The biologist J. B. S. Haldane wrote a preface for the work in 1939, "Hence it is often hard to follow if one does not know the history of the scientific practice of that time. The idea of what is now called the conservation of energy was beginning to permeate physics, astronomy, chemistry, geoscience, and biology, but it was still very incompletely realised, and still more incompletely applied. Words such as 'force', 'motion', and 'vis viva' were used where we should now speak of energy".
Some then controversial topics of Engels' day, pertaining to incomplete or faulty theories, are now settled, making some of Engels' essays dated. "Their interest lies not so much in their detailed criticism of theories, but in showing how Engels grappled with intellectual problems".
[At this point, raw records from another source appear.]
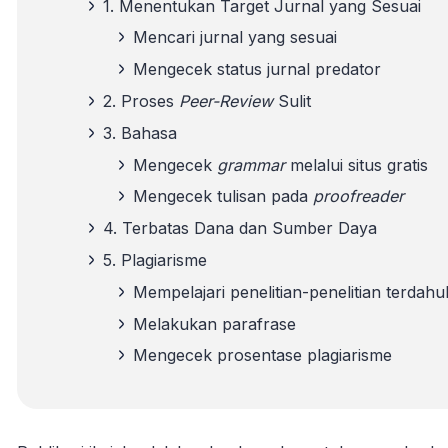
1. Menentukan Target Jurnal yang Sesuai
Mencari jurnal yang sesuai
Mengecek status jurnal predator
2. Proses
Peer-Review
Sulit
3. Bahasa
Mengecek
grammar
melalui situs gratis
Mengecek tulisan pada
proofreader
4. Terbatas Dana dan Sumber Daya
5. Plagiarisme
Mempelajari penelitian-penelitian terdahu
Melakukan parafrase
Mengecek prosentase plagiarisme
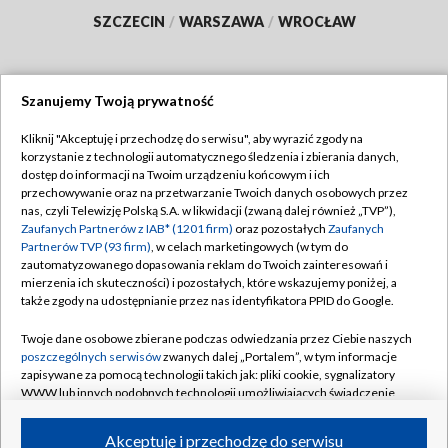
SZCZECIN
/
WARSZAWA
/
WROCŁAW
Szanujemy Twoją prywatność
Dołącz do nas:
Kliknij "Akceptuję i przechodzę do serwisu", aby wyrazić zgody na
korzystanie z technologii automatycznego śledzenia i zbierania danych,
TVP
dostęp do informacji na Twoim urządzeniu końcowym i ich
Abonament TVP
przechowywanie oraz na przetwarzanie Twoich danych osobowych przez
Regulamin TVP
nas, czyli Telewizję Polską S.A. w likwidacji (zwaną dalej również „TVP”),
Emisja w TVP
Zaufanych Partnerów z IAB* (1201 firm)
oraz pozostałych
Zaufanych
Polityka prywatności
Partnerów TVP (93 firm)
, w celach marketingowych (w tym do
Centrum informacji TVP
Moje zgody
zautomatyzowanego dopasowania reklam do Twoich zainteresowań i
mierzenia ich skuteczności) i pozostałych, które wskazujemy poniżej, a
Naziemna Telewizja Cyfrowa
Pomoc
także zgody na udostępnianie przez nas identyfikatora PPID do Google.
Sklep TVP
Biuro reklamy
Twoje dane osobowe zbierane podczas odwiedzania przez Ciebie naszych
Rada Programowa
poszczególnych serwisów
zwanych dalej „Portalem”, w tym informacje
Kontakt
zapisywane za pomocą technologii takich jak: pliki cookie, sygnalizatory
System NOS
WWW lub innych podobnych technologii umożliwiających świadczenie
dopasowanych i bezpiecznych usług, personalizację treści oraz reklam,
Informacje o nadawcy
Kanały
udostępnianie funkcji mediów społecznościowych oraz analizowanie
Akceptuję i przechodzę do serwisu
ruchu w Internecie.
One "law" proposed in the Dialectics of Nature is the "law of the transformation of quantity into quality and vice versa". Probably the most commonly cited example of this is the change of water from a liquid to a gas, by increasing its temperature (although Engels also describes other examples from chemistry). In contemporary science, this process is known as a phase transition.[citation needed] There has also been an effort to apply this mechanism to social phenomena, whereby increases in population result in changes in social structure.[2]
Dialectics and its study was derived from the philosopher and author of Science of Logic, G. W. F. Hegel, who, in turn, had studied the Greek philosopher Heraclitus. Heraclitus taught that everything was constantly changing and that all things consisted of two opposite elements which changed into each other as night changes into day, light into darkness, life into death etc.
Engels's work develops from the comments he had made about science in Anti-Dühring. It includes the famous "The Part Played by Labour in the Transition from Ape to Man", which has also been published separately as a pamphlet. Engels argues that the hand and brain grew together, an idea supported by later fossil discoveries (see Australopithecus afarensis).
Most of the work is fragmentary and in the form of rough notes, as shown in this quotation from the section entitled "Biology":
Vertebrates. Their essential character: the grouping of the whole body about the nervous system. Thereby the development of self-consciousness, etc. becomes possible. In all other animals the nervous system is a secondary affair, here it is the basis of the whole organisation.
— 1972 Progress Publishers edition, p. 309.